Risse in centro: «É l’alcol a scatenarle»
I ragazzi che si sono affrontati la notte di Natale erano tutti ubriachi. Scartato il movente razziale . Fontana: «Episodi spiacevoli che purtroppo accadono ovunque. I responsabili alla fine vengono rpesi»

– Risse in centro: dopo l’ultimo episodio cresce la preoccupazione. Residenti e commercianti: «Riaschiamo che l’immagine della nostra Varese venga rovinata da quattro ubriachi».
Il sindaco: «Niente allarmismi. La situazione viene costantemente monitorata».
L’ultimo episodio è andato in scena la notte di Natale nella zona di corso Matteotti, la “stripe” di Varese, l’angolo più chic della città. I contorni della rissa restano ancora sfumati: tre nordafricani sono finiti in ospedale, ma i partecipanti al pestaggio di gruppo pare fossero una decina. Tutti ubriachi fradici. Botte tra italiani e stranieri; sarebbero volati anche insulti razzisti ma l’odio razziale non avrebbe nulla a che vedere con l’accaduto.

A farla da padrone, insomma, è stato l’alcol. Si cercava una scusa per attacar brighe e la si è trovata in uno sguardo di troppo. Tutto qui; tra l’altro uno dei tre feriti pare non avesse nemmeno nulla a che vedere con il pestaggio.
É stato picchiato per aver cercato di fare da paciere, di dividere altri che si stavano già spintonando. «Non uno spettacolo edificante – lamentano i commercianti e i residenti del centro – Corso Matteotti, piazza Monte Grappa, sono sempre state zone eleganti. Vitali, con i locali, il teatro, il dopo cena e lo struscio. Da alcuni mesi, però, questi episodi sgradevoli si susseguono. Danno un’immagine sbagliata di una città al contrario molto vivibile».
Fontana allarga le braccia: «Queste situazioni esistono da che esistono gli ubriachi – commenta il primo cittadino – É vero sono episodi spiacevoli ma non credo ledano l’immagine di Varese. Fatti di questo genere, purtroppo aggiungo, accadono ormai ovunque».
Il primo cittadino spiega: «Non possiamo vietare ai locali di servire alcolici o ai negozi di venderli – dice il primo cittadino – Né possiamo vietare alla gente di bere sino ad ubriacarsi in questo modo. C’è stato un periodo storico in cui gli Stati Uniti tentarono questa strada e non ha funzionato nemmeno lì».
Il problema però resta. «Le forze di polizia e i nostri agenti del comando di polizia locale fanno un lavoro eccellente – dice il primo cittadino – Queste situazioni vengono monitorate. Grazie all’utilizzo delle telecamere nella maggior parte dei casi vengono identificati tutti i partecipanti a questi episodi. Ci vuole qualche tempo ma alla fine scattano le denunce. Non c’è alcuna tolleranza verso chi si comporta in questo modo, è bene che si sappia. Come è bene sottolineare che presto o tardi i partecipanti vengono messi davanti alle loro responsabilità».

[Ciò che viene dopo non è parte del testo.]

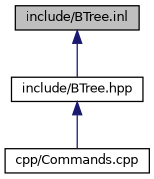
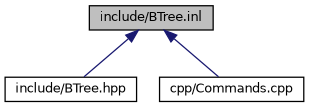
  digraph {
    node [color=black fillcolor=white fontname=Helvetica fontsize=10 shape=record style=filled]
    edge [color=midnightblue dir=back fontname=Helvetica fontsize=10 labelfontname=Helvetica labelfontsize=10 style=solid]
    n1 [fillcolor=grey75 fontcolor=black height=0.2 label="include/BTree.inl" width=0.4]
    n2 [height=0.2 label="include/BTree.hpp" width=0.4]
    n3 [height=0.2 label="cpp/Commands.cpp" width=0.4]
    n1 -> n2
-   n2 -> n3
+   n1 -> n3
  }
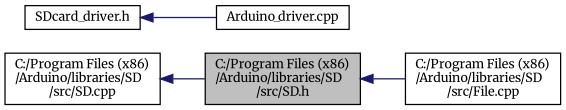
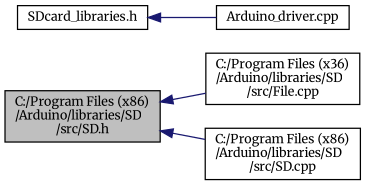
  digraph {
    fontname=Merriweather
    rankdir=LR
    node [color=black fillcolor=white fontname=Merriweather fontsize=10 shape=record style=filled]
    edge [color=midnightblue dir=back fontname=Merriweather fontsize=10 labelfontname=Helvetica labelfontsize=10 style=solid]
    n1 [fillcolor=grey75 fontcolor=black height=0.2 label="C:/Program Files (x86)\l/Arduino/libraries/SD\l/src/SD.h" width=0.4]
-   n2 [height=0.2 label="C:/Program Files (x86)\l/Arduino/libraries/SD\l/src/File.cpp" width=0.4]
+   n2 [height=0.2 label="C:/Program Files (x36)\l/Arduino/libraries/SD\l/src/File.cpp" width=0.4]
    n3 [height=0.2 label="C:/Program Files (x86)\l/Arduino/libraries/SD\l/src/SD.cpp" width=0.4]
-   n4 [height=0.2 label="SDcard_driver.h" width=0.4]
+   n4 [height=0.2 label="SDcard_libraries.h" width=0.4]
    n5 [height=0.2 label="Arduino_driver.cpp" width=0.4]
    n1 -> n2
-   n3 -> n1
+   n1 -> n3
    n4 -> n5
  }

Per Fontana la vittoria su questo tipo di fenomeni arriva anche da una nuova cultura: «Per questo – conclude il numero uno di Palazzo Estense – L’amministrazione si è sempre impegnata nel sostenere progetti che educassero soprattutto i più giovani a un bere responsabile, informandoli sui pericoli che uno stile di vita di questo genere comporta. Progetti che informano sulle responsabilità che si hanno verso gli altri e verso se stessi. Io credo che una sinergia tra prevenzione e repressione sia fondamentale in questo come in altri ambiti».